# RAM Taktung - kompatibel mit CPU?



## Tratonix (17. April 2015)

Hallo,

ich möchte bald meine RAM upgraden weil ich gerade nur 2 alte 4GB Riegel mit einer 1333MHz Taktung habe.


Das Mainboard unterstützt ja fast alle Taktungen aber wenn ich bei meinem Prozessor ( Intel Core i7 4790k ) auf der Homepage gucke steht etwas dass er anscheinend nur 1333MHz und 1600MHz unterstützt.


Heißt das, dass er andere gar nicht erkennt oder bringen höhere gar nichts?

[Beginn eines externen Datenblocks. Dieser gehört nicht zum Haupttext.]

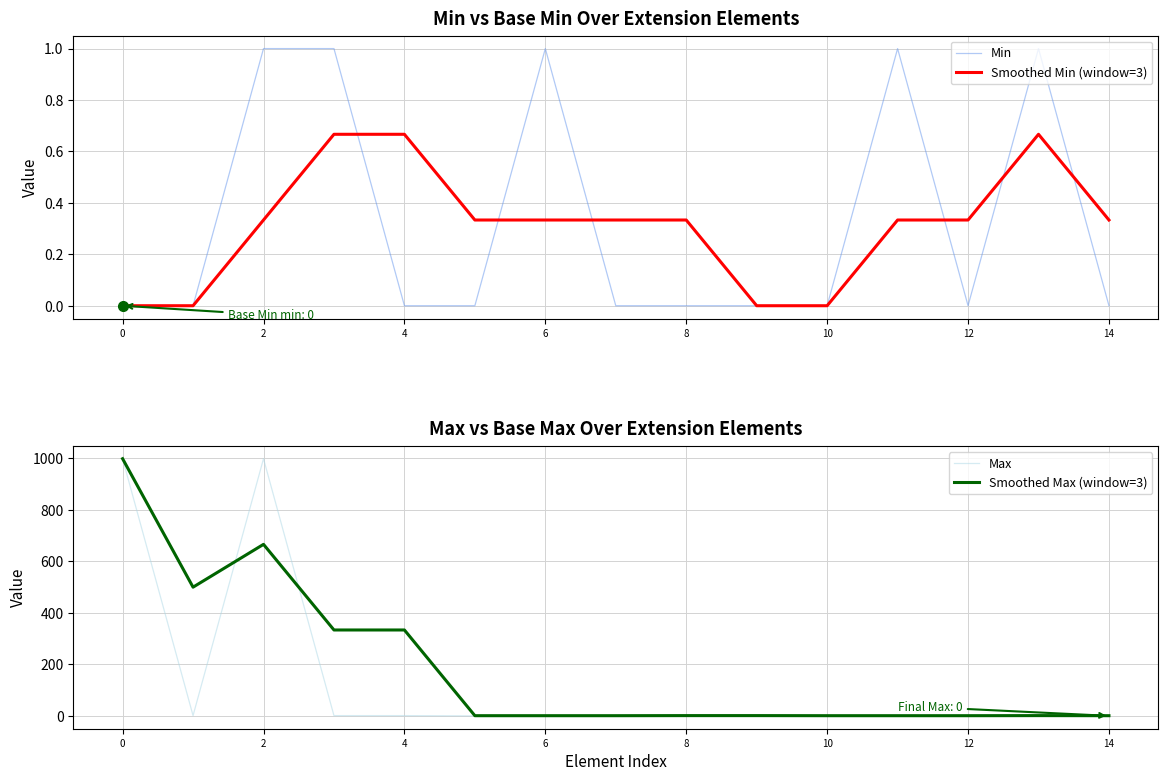

List the labels in order of Smoothed Max (window=3) value, smallest first.

10, 12, 14, 10, 11, 12, 14, 8, 9, 13, 6, 8, 2, 4, 0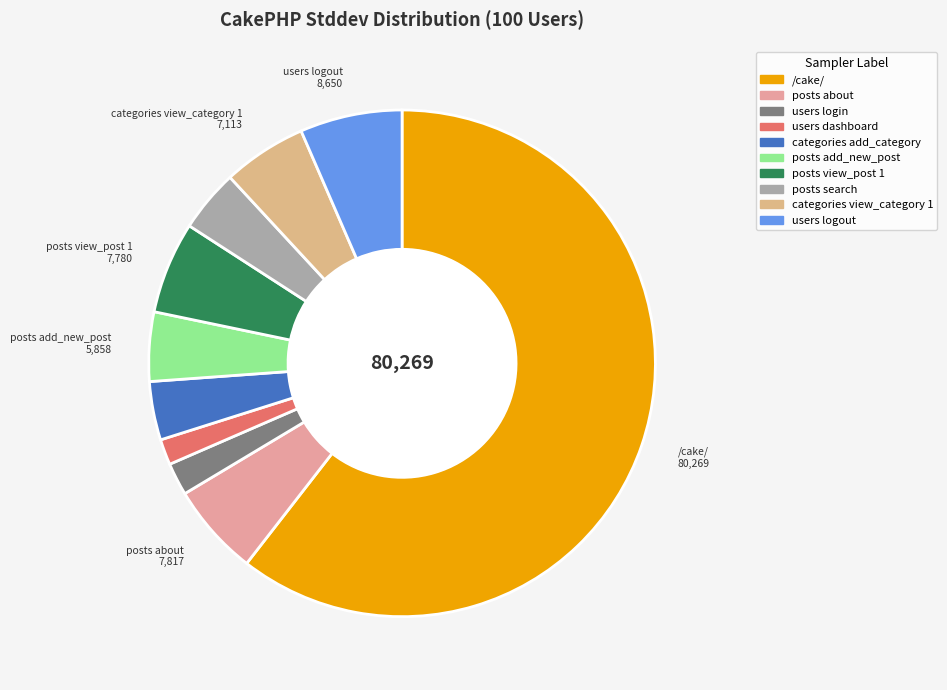

Count the number of slices in the pie.

10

Würde mich um eine kurze Erklärung freuen ^^


----------



## Incredible Alk (17. April 2015)

Bitte einmal hier lesen, besonders Mythos 3 und die Benchmarks:
http://extreme.pcgameshardware.de/m...arbeitsspeicher-thread-inkl-langzeittest.html

Das sollte deine Fragen alle beantworten


----------



## Tratonix (18. April 2015)

Ok danke ^^


Was könntest du mir denn empfehlen?
16GB 1600MHz oder sollte ich mehr nehmen?


----------



## wildcat76 (18. April 2015)

Solltest Du alles gelesen haben, würdest Du nicht mehr nach 1600er oder mehr als 16gb fragen...  
In der Regel reichen 8gb noch aus. 
Aber das liegt in erster Linie an Deiner Software, spielst Du z. B. Bf4 würden 16Gb dir deine Frametimes verbessern.
Desweiteren glaube ich könnte der Ram als Cacheerweiterung dienen, was aber nur merkbar ohne SSD ist.


----------